Here is a custom TC Sounds 10" LMS4000 subwoofer we built a while ago, we are selling it on clearance as the customer has upgraded.
The enclosure is 35Lnet, and made from solid 6061-T6 7/8" Thick Aluminum plate. Bolted together, and clear lacquered. It weighs in at 130lbs


----------



## Sonnie (Apr 11, 2006)

Any response graphs?


----------



## funky_waves (Jul 3, 2007)

Here is a a graph, green line, at listening position(11"away) before any eq, 1/3 octave smoothing, lowpass at 70hz, highpass at 10hz. In a 950 square foot room with 8-11 foot ceilings. And a nearfield graph, blue line, same settings.


----------



## ACGREEN (Feb 23, 2007)

Do you see any advantages/disadvantages to building a sub with a metal enclosure as opposed to wood?


----------



## funky_waves (Jul 3, 2007)

The advantages are, very very solid, strong and heavy, at full power you cannot feel any vibrations in the walls. Its weight also keeps it from moving around the room. And it looks really nice, but we can also do laminated thin aluminum over MDF, for the look without the weight.
The disadvantages are weight again, its hard to move and expensive to ship.

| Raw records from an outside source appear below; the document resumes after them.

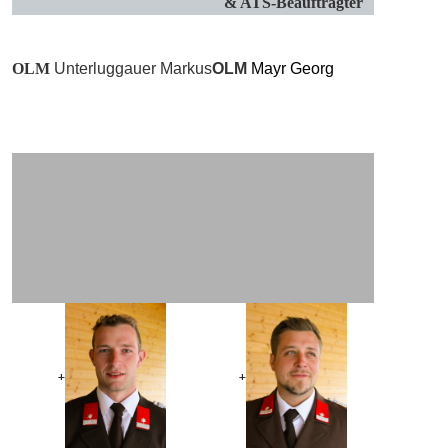
& ATS-Beauftragter
OLM
Unterluggauer Markus
OLM
Mayr Georg
+
+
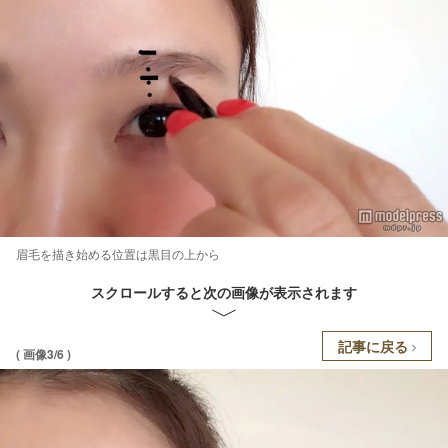
眉毛を描き始める位置は黒目の上から
スクロールすると次の画像が表示されます
記事に戻る
( 画像3/6 )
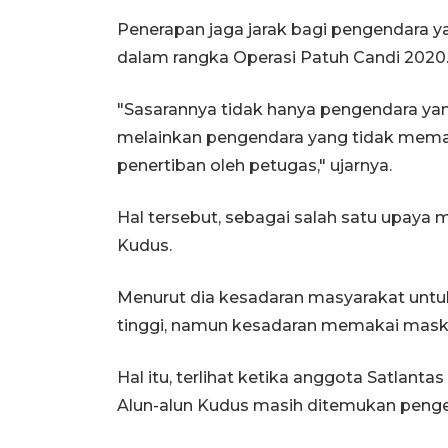
Penerapan jaga jarak bagi pengendara yang
dalam rangka Operasi Patuh Candi 2020
"Sasarannya tidak hanya pengendara yang 
melainkan pengendara yang tidak memat
penertiban oleh petugas," ujarnya.
Hal tersebut, sebagai salah satu upaya
Kudus.
Menurut dia kesadaran masyarakat untuk
tinggi, namun kesadaran memakai maske
Hal itu, terlihat ketika anggota Satlant
Alun-alun Kudus masih ditemukan peng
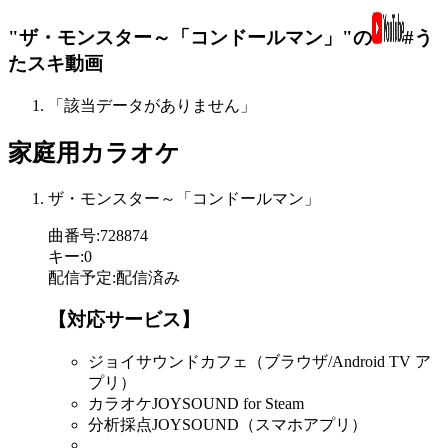
"ザ・モンスター～「コンドールマン」"の
#う
たスキ動画
「該当データがありません」
家庭用カラオケ
ザ・モンスター～「コンドールマン」
曲番号
:
728874
キー
:
0
配信予定
:
配信済み
【対応サービス】
ジョイサウンドカフェ（ブラウザ/Android TV ア
プリ）
カラオケJOYSOUND for Steam
分析採点JOYSOUND（スマホアプリ）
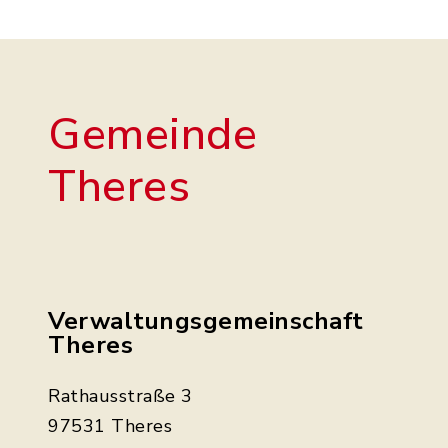
Gemeinde
Theres
Verwaltungsgemeinschaft
Theres
Rathausstraße 3
97531 Theres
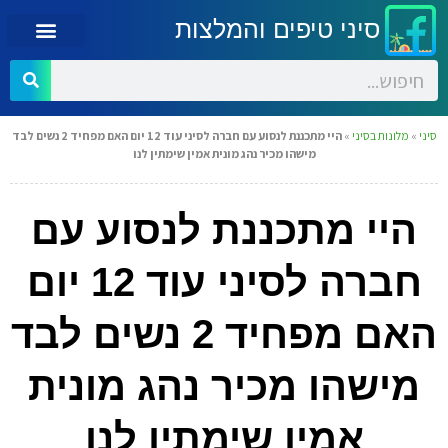
סיני טיפים והמלצות
סיני
»
מלונות בסיני
»
היי מתכננת לנסוע עם חברה לסיני עוד 12 יום האם מפחיד 2 נשים לבד
מישהו מכיר נהג מונית אמין שימתין לנו
היי מתכננת לנסוע עם
חברה לסיני עוד 12 יום
האם מפחיד 2 נשים לבד
מישהו מכיר נהג מונית
אמין שימתין לנו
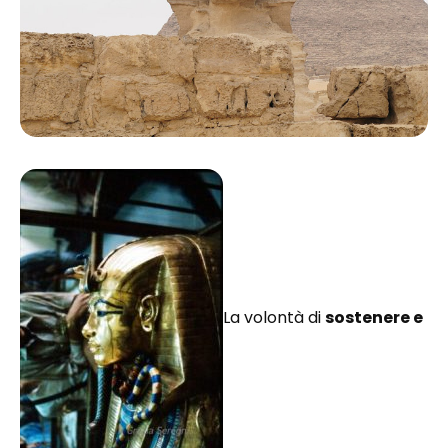
La volontà di
sostenere e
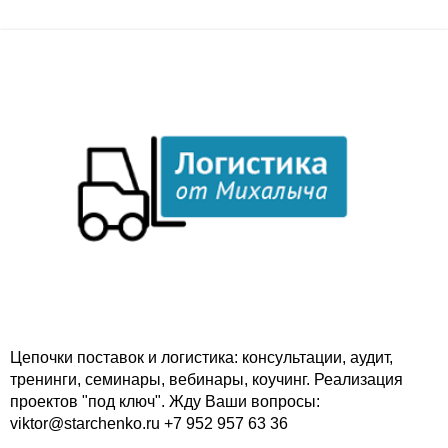
Цепочки поставок и логистика: консультации, аудит,
тренинги, семинары, вебинары, коучинг. Реализация
проектов "под ключ". Жду Ваши вопросы:
viktor@starchenko.ru +7 952 957 63 36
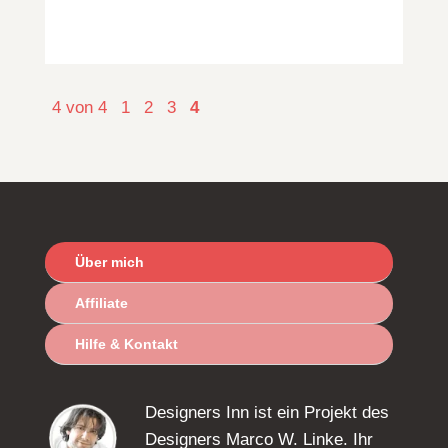
4 von 4
1
2
3
4
Über mich
Affiliate
Hilfe & Kontakt
Designers Inn ist ein Projekt des
Designers Marco W. Linke. Ihr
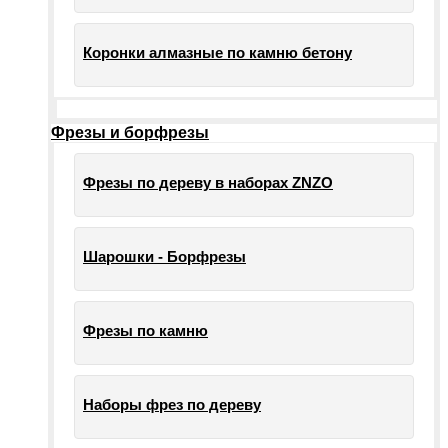
Коронки алмазные по камню бетону
Фрезы и борфрезы
Фрезы по дереву в наборах ZNZO
Шарошки - Борфрезы
Фрезы по камню
Наборы фрез по дереву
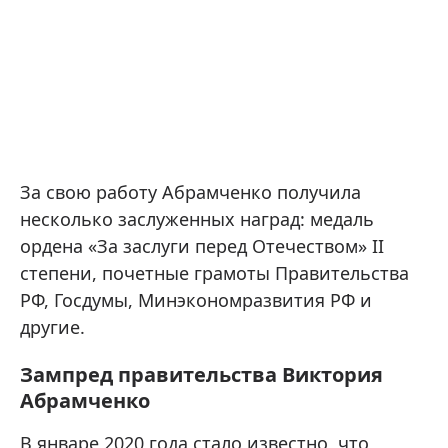
За свою работу Абрамченко получила
несколько заслуженных наград: медаль
ордена «За заслуги перед Отечеством» II
степени, почетные грамоты Правительства
РФ, Госдумы, Минэкономразвития РФ и
другие.
Зампред правительства Виктория
Абрамченко
В январе 2020 года стало известно, что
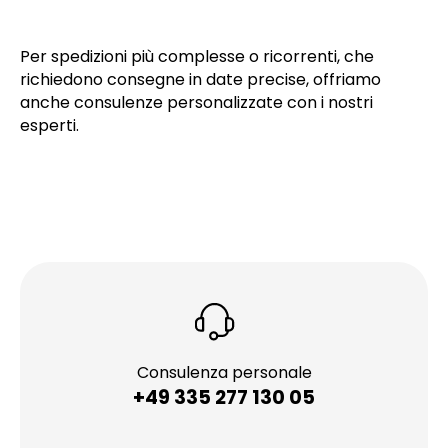
Per spedizioni più complesse o ricorrenti, che
richiedono consegne in date precise, offriamo
anche consulenze personalizzate con i nostri
esperti.
Consulenza personale
+49 335 277 130 05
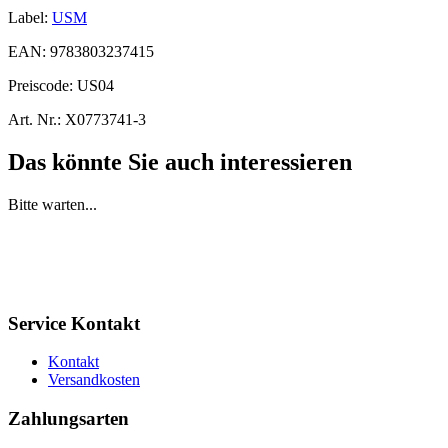
Label:
USM
EAN:
9783803237415
Preiscode:
US04
Art. Nr.:
X0773741-3
Das könnte Sie auch interessieren
Bitte warten...
Service Kontakt
Kontakt
Versandkosten
Zahlungsarten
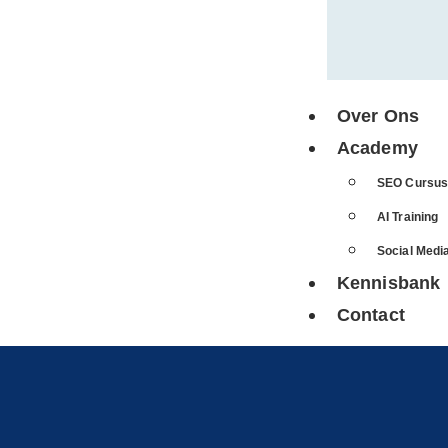
Over Ons
Academy
SEO Cursu
AI Training
Social Medi
Kennisbank
Contact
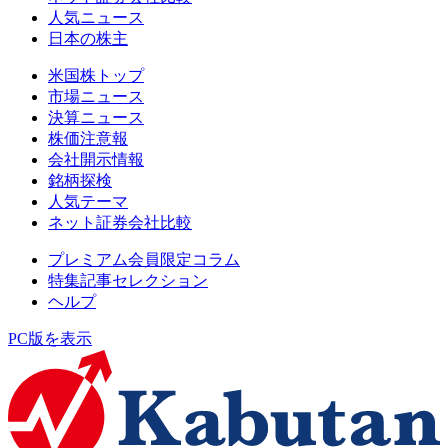
人気ニュース
日本の株主
米国株トップ
市場ニュース
決算ニュース
株価注意報
会社開示情報
銘柄探検
人気テーマ
ネット証券会社比較
プレミアム会員限定コラム
特集記事セレクション
ヘルプ
PC版を表示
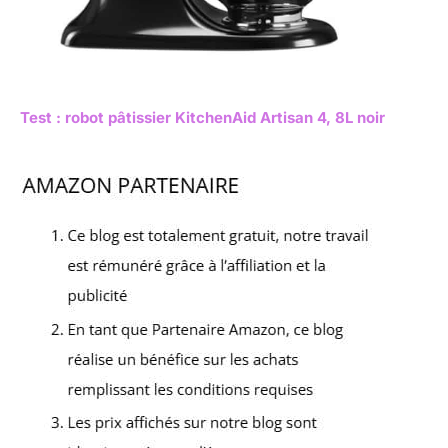
Test : robot pâtissier KitchenAid Artisan 4, 8L noir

Cost to build is higher than average but not any more than the FW10.3 in high gloss for example. For that size enclosure, much bigger and materials cost and weight rises fast.


----------



## funky_waves (Jul 3, 2007)

Here are a couple graphs without any eq, highpass or lowpass. At LP and Nearfield


----------



## BrianAbington (Mar 19, 2008)

wow...that is cool.


----------



## enixon (Dec 25, 2008)

Nathan,
did you ever sell this?
What is/was the going price?
Thanks in advance.
Cheers - EN


----------



## funky_waves (Jul 3, 2007)

Regular price for it would be around $2000, I still have it and would sell for $1200


----------